§ Tâche à accomplir A:
Extrayez des entrées, sans rien y changer, les lignes qui partent de celle contenant « coordinates (426, 190). » et vont jusqu'à celle contenant « coordinates (319, 384). », ces deux lignes comprises.

=== Texte fourni ===

La bibliothèque idéale de l’amateur de hockey

Jeff Lemire, Essex County, 2009, couverture

Quels livres l’amateur de hockey devrait-il impérativement avoir dans sa bibliothèque ? Voici cinq suggestions de l’Oreille tendue, par ordre alphabétique d’auteur.

Ken Dryden, The Game (1983).

Un Canadien anglais en visite ethnographique chez les Québécois. Un cérébral du côté du corps.

Ce livre a été traduit en français sous le titre l’Enjeu (1983), puis sous le titre le Match (2008). Les (ré)éditions anglaises pullulent.

Ken Dryden, qui a été gardien de but pour les Canadiens de Montréal, a aussi écrit la préface à la pièce de théâtre les Canadiens de Rick Salutin (1977) et collaboré à un ouvrage avec Roy MacGregor, Home Game. Hockey and Life in Canada (1989), entre autres publications (livres, articles, etc.).

François Gravel, le Match des étoiles (1996).

François Gravel est un auteur prolifique, pour les jeunes et les autres. Plusieurs de ses livres portent sur le hockey. Le Match des étoiles est le plus fin, le moins appuyé.

Jeff Lemire, Essex County (2009).

La meilleure bande dessinée sur le hockey. En anglais.

Roy MacGregor, The Last Season (1983).

L’auteur est journaliste et l’auteur de plusieurs livres sur le hockey, seul ou avec d’autres. Il a notamment signé la série de romans pour la jeunesse «Screech Owls»; certains ont été traduits en français dans la collection «Carcajous» (Boréal).

=== Entrées fournies ===

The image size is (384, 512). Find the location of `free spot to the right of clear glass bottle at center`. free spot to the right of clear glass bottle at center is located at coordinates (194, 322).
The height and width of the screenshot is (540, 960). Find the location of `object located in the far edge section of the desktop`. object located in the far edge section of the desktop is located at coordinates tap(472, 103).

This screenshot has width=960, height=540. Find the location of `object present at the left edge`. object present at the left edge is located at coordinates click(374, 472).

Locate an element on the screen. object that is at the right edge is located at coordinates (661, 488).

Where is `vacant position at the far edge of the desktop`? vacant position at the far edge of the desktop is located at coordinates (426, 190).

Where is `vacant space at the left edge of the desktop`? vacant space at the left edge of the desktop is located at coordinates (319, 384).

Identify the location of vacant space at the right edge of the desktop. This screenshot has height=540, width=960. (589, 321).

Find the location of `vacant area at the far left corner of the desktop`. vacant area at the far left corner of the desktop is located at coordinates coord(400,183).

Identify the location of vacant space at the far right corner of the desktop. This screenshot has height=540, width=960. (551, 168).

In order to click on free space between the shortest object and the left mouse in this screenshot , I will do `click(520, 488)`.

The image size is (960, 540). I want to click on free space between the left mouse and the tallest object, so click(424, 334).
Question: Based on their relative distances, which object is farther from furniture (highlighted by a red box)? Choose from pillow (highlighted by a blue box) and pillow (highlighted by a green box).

===

§ Tâche à accomplir B:
Mettez à jour le passage du texte sur la bibliothèque de l'amateur de hockey qui commence par « Quels livres l’amateur » et va jusqu'à « (livres, articles, etc.). », en y remplaçant « Québécois » par « Montréalais ».

§ Zone de réponse A:
Where is `vacant position at the far edge of the desktop`? vacant position at the far edge of the desktop is located at coordinates (426, 190).

Where is `vacant space at the left edge of the desktop`? vacant space at the left edge of the desktop is located at coordinates (319, 384).

§ Zone de réponse B:
Quels livres l’amateur de hockey devrait-il impérativement avoir dans sa bibliothèque ? Voici cinq suggestions de l’Oreille tendue, par ordre alphabétique d’auteur.

Ken Dryden, The Game (1983).

Un Canadien anglais en visite ethnographique chez les Montréalais. Un cérébral du côté du corps.

Ce livre a été traduit en français sous le titre l’Enjeu (1983), puis sous le titre le Match (2008). Les (ré)éditions anglaises pullulent.

Ken Dryden, qui a été gardien de but pour les Canadiens de Montréal, a aussi écrit la préface à la pièce de théâtre les Canadiens de Rick Salutin (1977) et collaboré à un ouvrage avec Roy MacGregor, Home Game. Hockey and Life in Canada (1989), entre autres publications (livres, articles, etc.).